Regina Sexton is a food historian, food writer, broadcaster and cook. She has been researching and publishing in the area of Irish food and culinary history since 1993. Her research interests include food and identity, food and tradition and food in the Irish country house. She has published widely at academic and popular levels. Her publications include A Little History of Irish Food (Gill and Macmillan, 1999) and Ireland’s Traditional Foods (Teagasc, 1997).
Regina holds a post-graduate degree from the Department of History, University College, Cork and a certificate in Food and Wine from the Ballymaloe Cookery School. Between 1995 and 2008, she wrote a weekly food column with the Irish Examiner; and in 1997, for work therein, she was short-listed for the Glenfiddich Regional Writer of the Year Award.
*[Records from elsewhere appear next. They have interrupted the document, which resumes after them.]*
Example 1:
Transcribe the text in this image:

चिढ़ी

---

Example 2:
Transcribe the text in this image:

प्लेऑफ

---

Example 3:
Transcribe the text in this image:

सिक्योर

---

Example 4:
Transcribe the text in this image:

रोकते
Her publications have won her awards. She was joint winner of the Sophie Coe Memorial Prize in Food History, 1995 presented at St Anthony’s College, Oxford, for the paper ‘“I’d ate it like chocolate”: the disappearing offal food traditions of Cork city’. She was also winner of the Sophie Coe memorial Prize in Food History, Special Award, 1999, presented at St. Anthony’s College, Oxford for the paper ‘Porridge, gruels and breads: the cereal foodstuffs of early historic Ireland’. In 1999, she won the Jeremy Round Award, for the most promising first time author for A Little History of Irish food, presented by the British Guild of Food Writers.
Following the success of this publication, Radio Telefis Éireann (RTÉ) commissioned Regina to research, write and present an eight-part television documentary, also called A Little History of Irish Food. Most recently, Regina has contributed to the award winning Atlas of the Great Irish Famine published by Cork University Press in 2012.
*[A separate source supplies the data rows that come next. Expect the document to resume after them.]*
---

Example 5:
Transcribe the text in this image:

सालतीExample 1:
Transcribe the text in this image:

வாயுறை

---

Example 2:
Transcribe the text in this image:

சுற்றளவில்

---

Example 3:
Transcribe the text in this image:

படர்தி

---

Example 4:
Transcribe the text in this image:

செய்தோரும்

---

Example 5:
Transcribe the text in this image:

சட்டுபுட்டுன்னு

Regina has worked as food history consultant with Bord Bia, Teagasc, Fáilte Ireland, RTÉ and the Irish Heritage Trust. She has worked as historical food stylist for a number of television productions. Regina is also a member of the judging panel for Food and Wine’s annual food and wine awards.
At University College Cork, she lectures in the area of food history with the School of History, the Food Industry Training Unit and the Centre for Adult Continuing Education. At Adult Continuing Education, she co-ordinates the University’s short course programme.